Although constipation can produce abdominal pain, vomiting and fever, it is a common coincidental finding and its presence does not rule out appendicitis [10]. The other conditions misdiagnosed as acute appendicitis in this study are MD (obstruction, perforation), ovarian cysts, ovarian torsion, mesocyst, acute pancreatitis, tubo-ovarian abscess and omental infarction. The treatment of choice in patients with symptomatic MD is surgery, while there are differences of opinion in the treatment of asymptomatic MD. Diverticulectomy is advocated in patients with a history of previous abdominal complaints. Factors necessitating surgical resection are cited as: a palpable mass within the diverticulum, a fibrous connection to the umbilicus that predisposes to volvulus and obstruction, presence of a vitelline vessel lacking a mesentery predisposing to incarceration and narrow diverticular neck predisposing to inflammation and obstruction [11, 12]. Noncomplicated MD, detected incidentally during the operation, was removed to avoid further problems later in life, because resection of incidentally found MD does not increase operative morbidity and mortality as found in a large study [13].

Patients with systemic disease such as Henoch-Schonlein’s purpura (HSP), familial Mediterranean fever (FMF) and hemolytic uremic syndrome (HUS) underwent exploration for the suspected diagnosis of acute appendicitis. During the postoperative follow-up period, the patients were diagnosed accurately and treated accordingly.

To reduce the rate of negative exploration, various sophisticated diagnostic techniques were utilized. Recently, ultrasound was proven to be effective in the diagnosis of acute AP [14]. The reported sensitivity and specificity rates for ultrasound are 75–89 and 95–100%, respectively. Negative appendectomy rate in the whole series was 10.6% [14].

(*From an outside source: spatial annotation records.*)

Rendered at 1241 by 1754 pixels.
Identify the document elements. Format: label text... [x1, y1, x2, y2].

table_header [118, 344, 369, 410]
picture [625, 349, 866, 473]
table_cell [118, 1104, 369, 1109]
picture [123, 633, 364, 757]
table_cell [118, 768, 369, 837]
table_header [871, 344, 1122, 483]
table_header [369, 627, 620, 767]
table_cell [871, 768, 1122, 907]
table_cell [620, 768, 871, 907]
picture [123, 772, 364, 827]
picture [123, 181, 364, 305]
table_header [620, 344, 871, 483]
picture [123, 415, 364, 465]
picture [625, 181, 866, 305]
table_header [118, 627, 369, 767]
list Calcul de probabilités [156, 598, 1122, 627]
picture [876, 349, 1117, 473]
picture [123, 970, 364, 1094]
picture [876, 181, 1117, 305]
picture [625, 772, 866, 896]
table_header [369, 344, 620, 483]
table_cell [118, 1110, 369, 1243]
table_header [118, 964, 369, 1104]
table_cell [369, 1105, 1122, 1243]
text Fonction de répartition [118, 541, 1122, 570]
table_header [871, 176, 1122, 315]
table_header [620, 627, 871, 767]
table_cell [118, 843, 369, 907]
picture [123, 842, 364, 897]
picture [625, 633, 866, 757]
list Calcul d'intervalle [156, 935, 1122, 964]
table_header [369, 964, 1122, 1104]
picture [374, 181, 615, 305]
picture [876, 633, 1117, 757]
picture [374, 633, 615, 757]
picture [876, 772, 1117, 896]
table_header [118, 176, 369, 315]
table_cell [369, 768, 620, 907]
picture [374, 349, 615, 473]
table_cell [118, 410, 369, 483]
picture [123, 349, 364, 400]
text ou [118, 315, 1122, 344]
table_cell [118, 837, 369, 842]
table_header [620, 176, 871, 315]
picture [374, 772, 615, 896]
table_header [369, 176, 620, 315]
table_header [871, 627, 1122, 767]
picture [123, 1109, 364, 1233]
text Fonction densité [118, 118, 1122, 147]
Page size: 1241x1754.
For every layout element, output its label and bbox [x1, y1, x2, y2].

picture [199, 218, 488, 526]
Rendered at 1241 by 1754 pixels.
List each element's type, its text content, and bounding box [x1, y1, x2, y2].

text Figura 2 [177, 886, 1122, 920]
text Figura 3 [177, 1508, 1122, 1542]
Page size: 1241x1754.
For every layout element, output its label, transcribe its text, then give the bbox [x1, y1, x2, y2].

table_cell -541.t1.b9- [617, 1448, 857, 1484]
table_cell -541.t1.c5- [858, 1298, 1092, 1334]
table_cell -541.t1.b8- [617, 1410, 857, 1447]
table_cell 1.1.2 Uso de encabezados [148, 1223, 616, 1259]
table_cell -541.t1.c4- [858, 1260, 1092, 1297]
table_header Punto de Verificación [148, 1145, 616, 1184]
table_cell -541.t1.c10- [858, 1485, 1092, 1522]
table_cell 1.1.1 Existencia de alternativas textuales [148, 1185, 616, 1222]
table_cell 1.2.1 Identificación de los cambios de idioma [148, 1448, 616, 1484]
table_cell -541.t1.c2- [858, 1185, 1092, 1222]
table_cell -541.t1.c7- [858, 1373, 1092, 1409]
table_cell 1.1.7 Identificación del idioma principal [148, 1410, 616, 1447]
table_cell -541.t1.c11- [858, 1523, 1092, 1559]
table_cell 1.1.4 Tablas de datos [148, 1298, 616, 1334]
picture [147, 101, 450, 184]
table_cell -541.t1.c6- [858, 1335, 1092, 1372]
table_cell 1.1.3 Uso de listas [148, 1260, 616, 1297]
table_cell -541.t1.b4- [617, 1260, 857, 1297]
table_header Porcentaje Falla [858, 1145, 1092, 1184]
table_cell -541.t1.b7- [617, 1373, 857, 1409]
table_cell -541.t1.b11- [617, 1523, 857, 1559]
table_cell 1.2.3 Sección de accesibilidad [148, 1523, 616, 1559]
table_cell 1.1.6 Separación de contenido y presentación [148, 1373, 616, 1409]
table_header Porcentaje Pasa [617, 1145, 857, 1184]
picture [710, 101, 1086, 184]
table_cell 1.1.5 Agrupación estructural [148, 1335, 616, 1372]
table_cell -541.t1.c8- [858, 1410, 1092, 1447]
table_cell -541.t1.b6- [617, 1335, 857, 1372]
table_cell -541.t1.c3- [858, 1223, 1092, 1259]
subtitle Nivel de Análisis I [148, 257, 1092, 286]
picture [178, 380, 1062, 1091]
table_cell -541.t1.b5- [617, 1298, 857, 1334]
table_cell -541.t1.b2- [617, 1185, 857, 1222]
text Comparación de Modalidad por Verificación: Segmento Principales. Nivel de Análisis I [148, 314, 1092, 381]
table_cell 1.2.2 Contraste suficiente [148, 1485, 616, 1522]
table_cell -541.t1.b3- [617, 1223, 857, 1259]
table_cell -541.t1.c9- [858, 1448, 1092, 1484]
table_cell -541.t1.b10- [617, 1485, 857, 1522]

Laparoscopy is a limited technique for accurate diagnosis of acute appendicitis because it is invasive and also requires anesthesia. It is recommended that laparoscopy be performed only in patients who had a previous operation or retrocecal appendicitis [14]. In fact, in literature, the misdiagnosis rate of laparoscopic appendectomy has been reported to be higher than conventional appendectomy (19.6 vs. 15.5%, respectively; p < 0.001) [15].

Recently, computed tomography (CT) has proven to be more effective in the diagnosis of acute AP. The reported sensitivity and specificity rates are 87.2–99 and 16–98%, respectively [1]. The negative exploration rate was reported to be 5.5% in patients who had abdominal CT for abdominal pain [16]. Although CT is more accurate in diagnosing acute appendicitis, children are ten times more sensitive to radiation-induced cancer than adults. Hall estimated the risk for development of fatal cancer in a child who had an abdominal helical CT in childhood to be 1 in 1,000 [1, 17].

In conclusion, patients with abdominal pain should be evaluated carefully first by physical examination and with additional laboratory and radiological tests. If the suspicion of acute appendicitis persists, the patient in question should be admitted to clinic to follow up the case for a certain period. It is best to explore the abdomen of the patient who remains undiagnosed after the follow-up period. Considering the cost, risk and the detrimental effect of the complication of perforated appendicitis, it is best to perform operation without undue delay in spite of the aftereffect of negative exploration.